Question

Match the following moment of inertia of a thin circular plate about different axes of rotations.

a- about any diameter	e- \[\dfrac{3M{{r}^{2}}}{2}\]
b- about any tangent in its plane	f- \[\dfrac{M{{r}^{2}}}{4}\]
c- about natural axis	g- \[\dfrac{5M{{r}^{2}}}{4}\]
d- about any tangent perpendicular to its plane	h- \[\dfrac{M{{r}^{2}}}{2}\]

1- a-g, b-f, c-h, d-e
2- a-f, b-g, c-h, d-e
3- a-g, b-f, c-e, d-h
4- a-f, b-g, c-e, d-h

Answer 1

Hint: The moment of inertia of a thin circular disk is the same as that for a solid cylinder of any length, it is often used as an element for building up the moment of inertia expression for other geometries, such as the sphere or the cylinder about an end diameter.

Complete step by step answer:
The moment of inertia about an axis passing through the centre of mass is \[\dfrac{M{{r}^{2}}}{2}\], this is also known as its natural axis. So, c-h.
Now to find the moment of inertia about tangent perpendicular to the plane we use theorem of parallel axis, thus it can be found out as,
\[\dfrac{M{{r}^{2}}}{2}+M{{r}^{2}}=\dfrac{3M{{r}^{2}}}{2}\]
So, d-e.
Now to find moment of inertia about any diameter we use theorem of perpendicular axis, thus,
\[\Rightarrow {{I}_{xx}}+{{I}_{yy}}=\dfrac{M{{r}^{2}}}{2}\]
Since, both the diameters are same,
\[\Rightarrow 2{{I}_{xx}}=\dfrac{M{{r}^{2}}}{2}\]
=\[\dfrac{M{{r}^{2}}}{4}\]
So, a-f. and the last option left will be b-g.

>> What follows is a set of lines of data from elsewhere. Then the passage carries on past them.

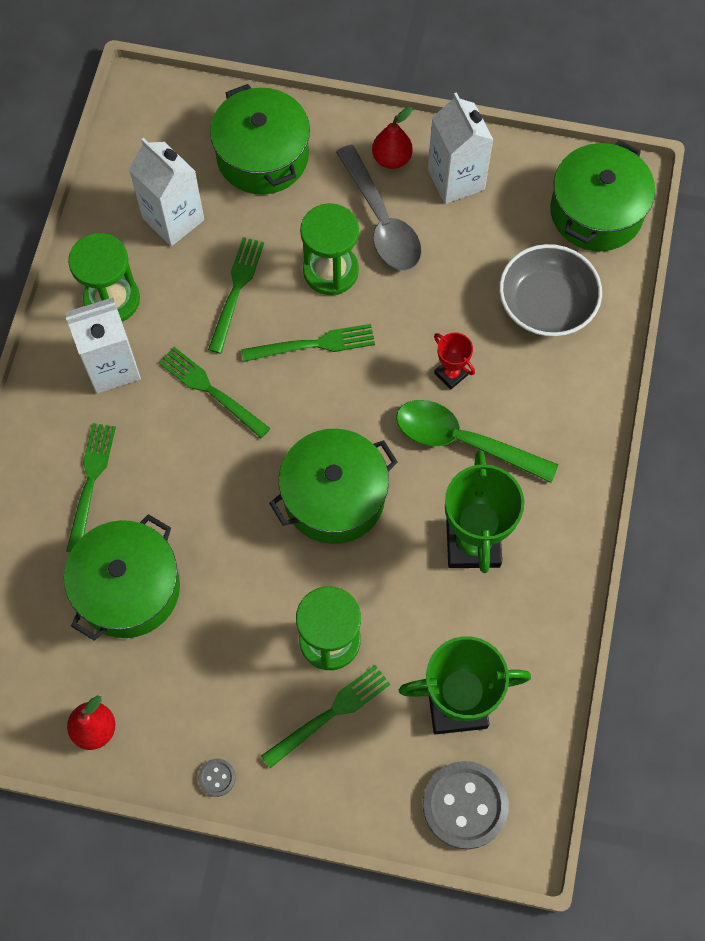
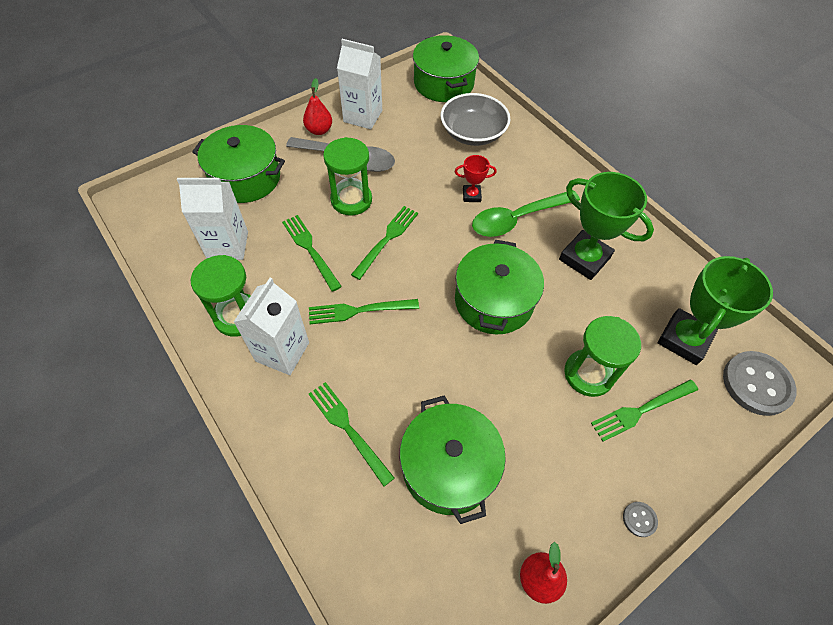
camera: 50 degrees left, 10 degrees down
green fork [261,665,390,768] -> green fork turned 120 degrees counterclockwise [591,380,698,441]

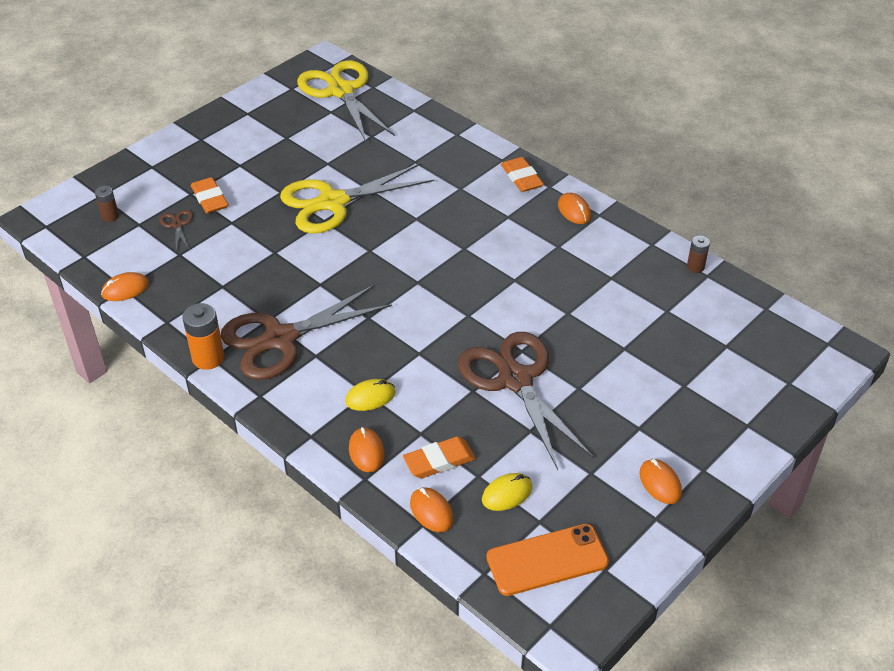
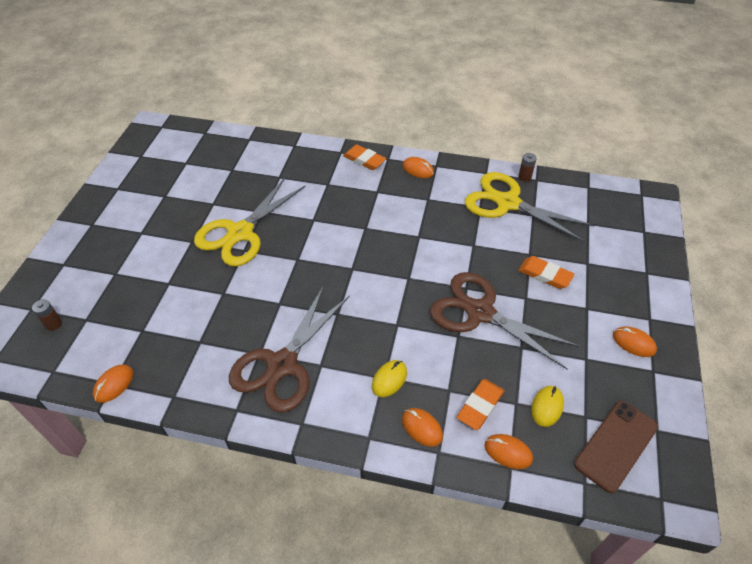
camera: 30 degrees left, 5 degrees up
brown scissors [159,210,193,250] -> none
orange battery [182,303,224,370] -> none
orange eraser [191,177,228,214] -> orange eraser moved to [518,256,574,289]
yellow scissors [297,60,395,142] -> yellow scissors moved to [465,172,595,243]
orange phone [486,524,609,596] -> brown phone [574,401,658,493]

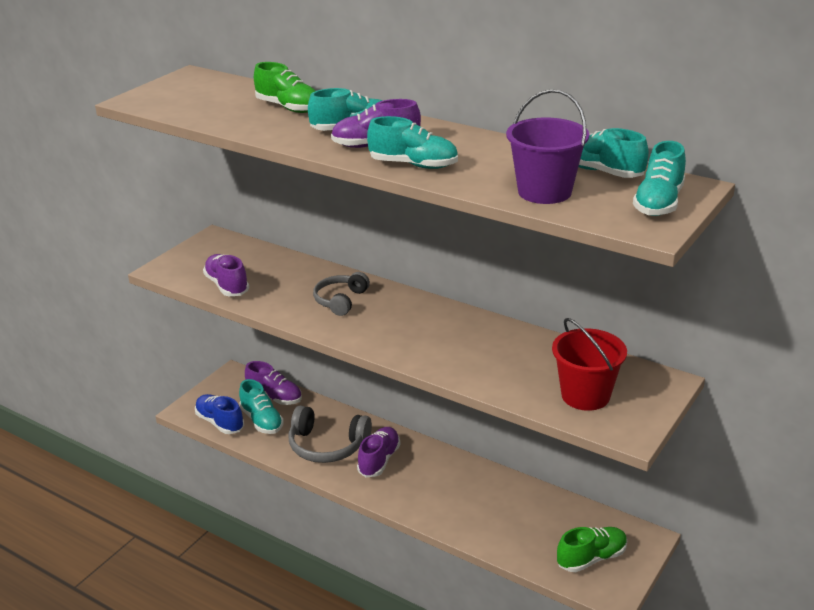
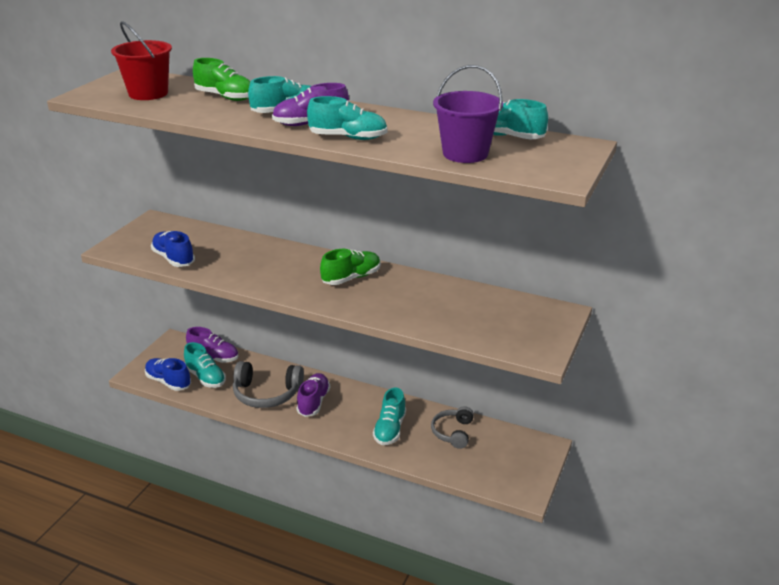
camera: 10 degrees left, 0 degrees up
purple shoe [203,254,249,296] -> blue shoe [151,231,195,267]
grey headphones [313,272,370,316] -> grey headphones moved to [431,406,474,449]
red bucket [552,318,627,411] -> red bucket moved to [111,21,172,100]
green shoe [557,527,627,572] -> green shoe moved to [320,249,381,285]
turquoise shoe [633,141,686,216] -> turquoise shoe moved to [373,388,406,445]

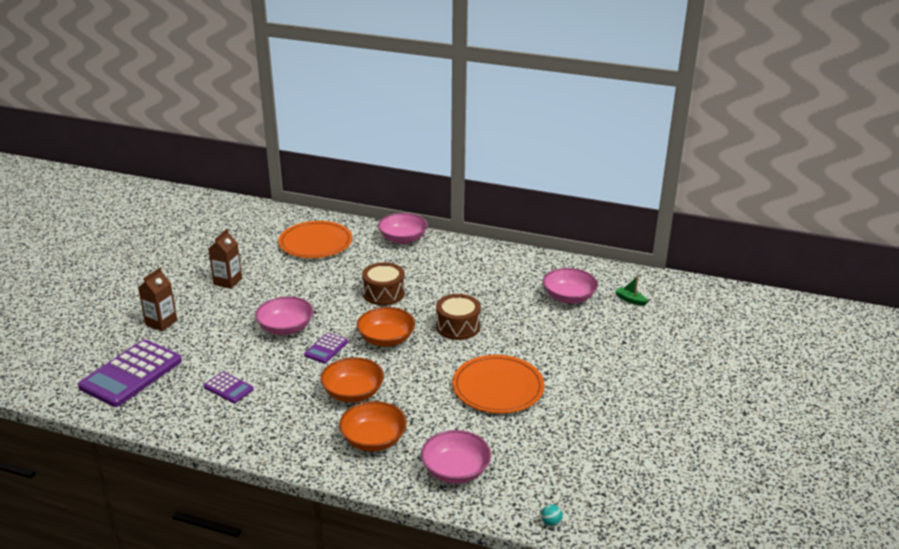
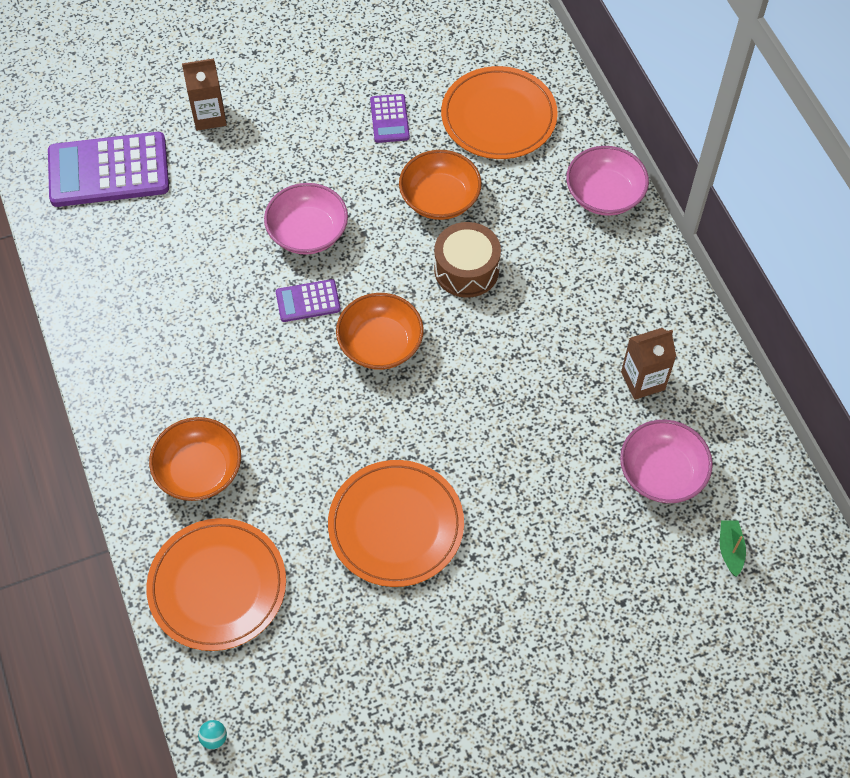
camera: 50 degrees right, 30 degrees up
purple calculator [203,372,254,403] -> purple calculator moved to [370,94,410,143]
brown carton [208,229,242,289] -> brown carton moved to [621,328,676,400]
orange bowl [320,357,384,402] -> orange bowl moved to [399,150,482,220]
pink bowl [421,430,491,484] -> orange plate [146,518,286,651]
brown drum [436,294,481,340] -> none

So, the correct answer is “Option 2”.

Note:
Moment of inertia is the name given to rotational inertia, and it plays the same role in rotation as is played by mass in translation. Moment of inertia is defined concerning a specific rotation axis. Here we have four rotational axes and corresponding to them we have found out the same.